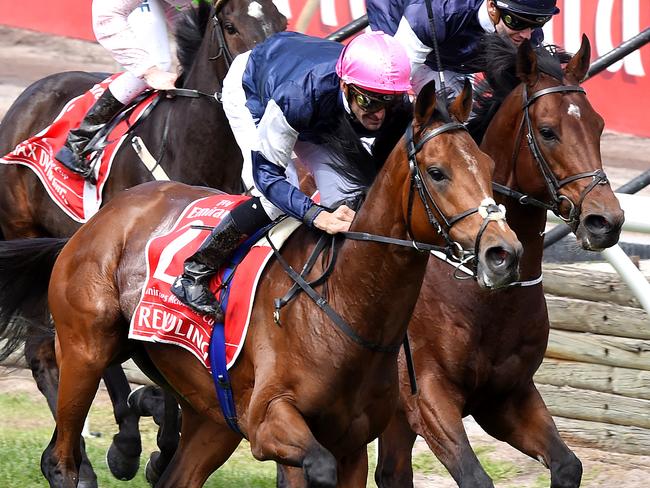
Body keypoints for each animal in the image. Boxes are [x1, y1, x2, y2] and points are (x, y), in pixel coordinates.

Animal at [0, 0, 286, 484]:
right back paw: (95, 456)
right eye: (231, 26)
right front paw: (144, 445)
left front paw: (162, 448)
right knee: (53, 355)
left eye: (281, 23)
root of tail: (29, 93)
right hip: (41, 239)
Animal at [0, 82, 520, 486]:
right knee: (59, 458)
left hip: (213, 415)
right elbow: (316, 467)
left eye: (489, 167)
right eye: (437, 172)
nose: (504, 254)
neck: (342, 303)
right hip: (86, 349)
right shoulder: (271, 421)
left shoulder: (351, 444)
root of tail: (97, 221)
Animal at [370, 35, 624, 488]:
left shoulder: (507, 397)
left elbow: (568, 464)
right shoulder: (428, 396)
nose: (605, 222)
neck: (485, 294)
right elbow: (475, 477)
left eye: (597, 125)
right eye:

::::

[YOUR OBJECTIVE] Lines in the listing above that contain the word "shoulder" must be copied; leave out the rest.

[SOLUTION TO THE PROBLEM]
right shoulder: (271, 421)
left shoulder: (351, 444)
left shoulder: (507, 397)
right shoulder: (428, 396)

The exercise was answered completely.